+++ SUPPLIED RECORDS +++
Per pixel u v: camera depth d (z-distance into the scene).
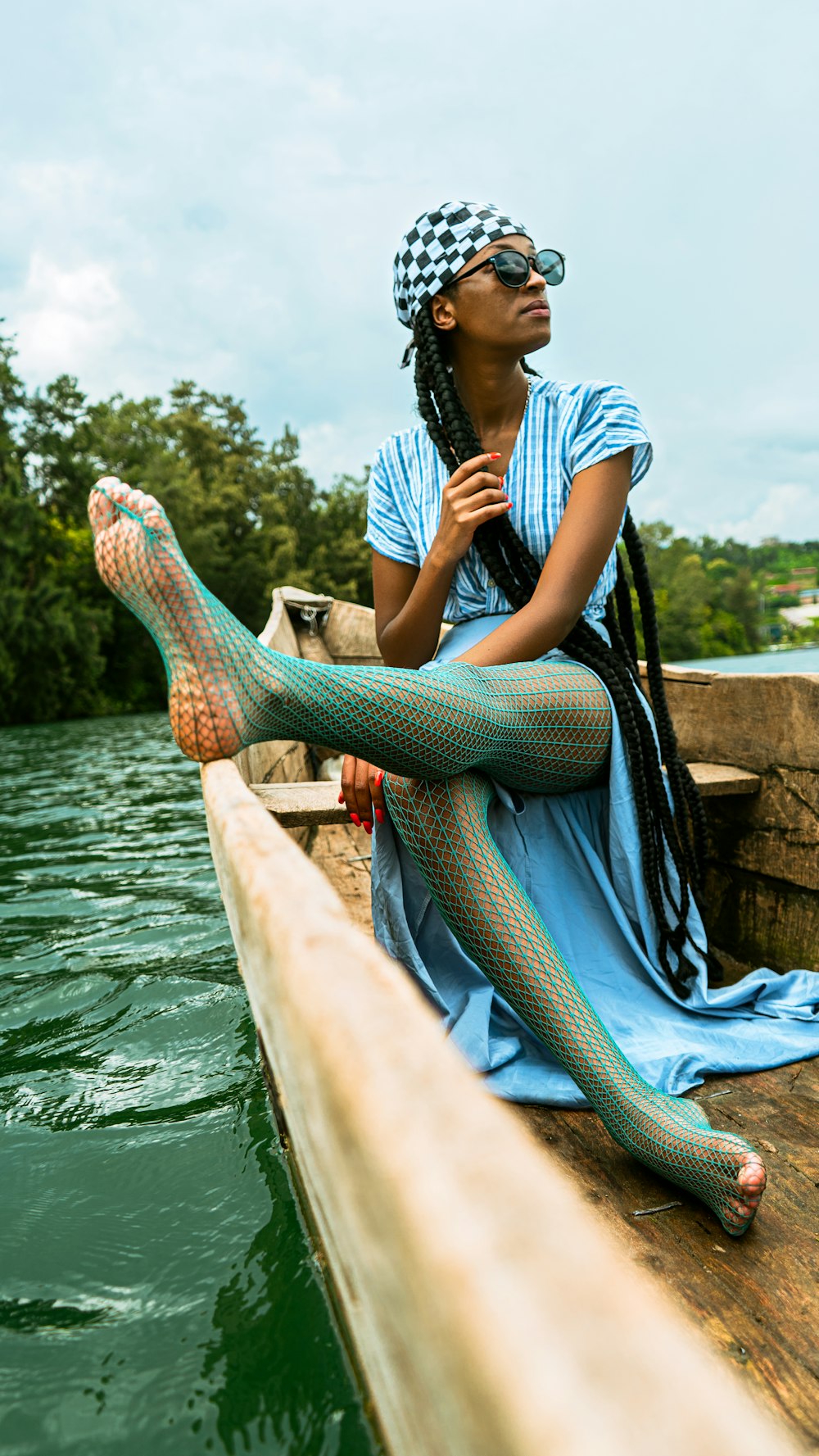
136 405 46.75
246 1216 1.31
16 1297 1.16
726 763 2.20
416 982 1.61
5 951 3.03
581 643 1.68
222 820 0.82
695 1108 1.24
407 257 1.80
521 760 1.51
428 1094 0.34
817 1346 0.93
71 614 32.84
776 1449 0.24
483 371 1.81
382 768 1.29
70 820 6.43
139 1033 2.16
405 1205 0.30
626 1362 0.24
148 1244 1.26
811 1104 1.42
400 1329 0.36
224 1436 0.90
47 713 31.77
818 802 1.94
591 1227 0.29
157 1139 1.59
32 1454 0.90
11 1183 1.46
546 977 1.27
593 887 1.66
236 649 1.16
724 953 2.24
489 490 1.69
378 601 2.05
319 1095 0.43
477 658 1.57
+++
## REQUIRED ACTION
The records above should be repeated exactly, with no pictures in the copy.

## YOUR RESPONSE
Per pixel u v: camera depth d (z-distance into the scene).
136 405 46.75
246 1216 1.31
16 1297 1.16
726 763 2.20
416 982 1.61
5 951 3.03
581 643 1.68
222 820 0.82
695 1108 1.24
407 257 1.80
521 760 1.51
428 1094 0.34
817 1346 0.93
71 614 32.84
776 1449 0.24
483 371 1.81
382 768 1.29
70 820 6.43
139 1033 2.16
405 1205 0.30
626 1362 0.24
148 1244 1.26
811 1104 1.42
400 1329 0.36
224 1436 0.90
47 713 31.77
818 802 1.94
591 1227 0.29
157 1139 1.59
32 1454 0.90
11 1183 1.46
546 977 1.27
593 887 1.66
236 649 1.16
724 953 2.24
489 490 1.69
378 601 2.05
319 1095 0.43
477 658 1.57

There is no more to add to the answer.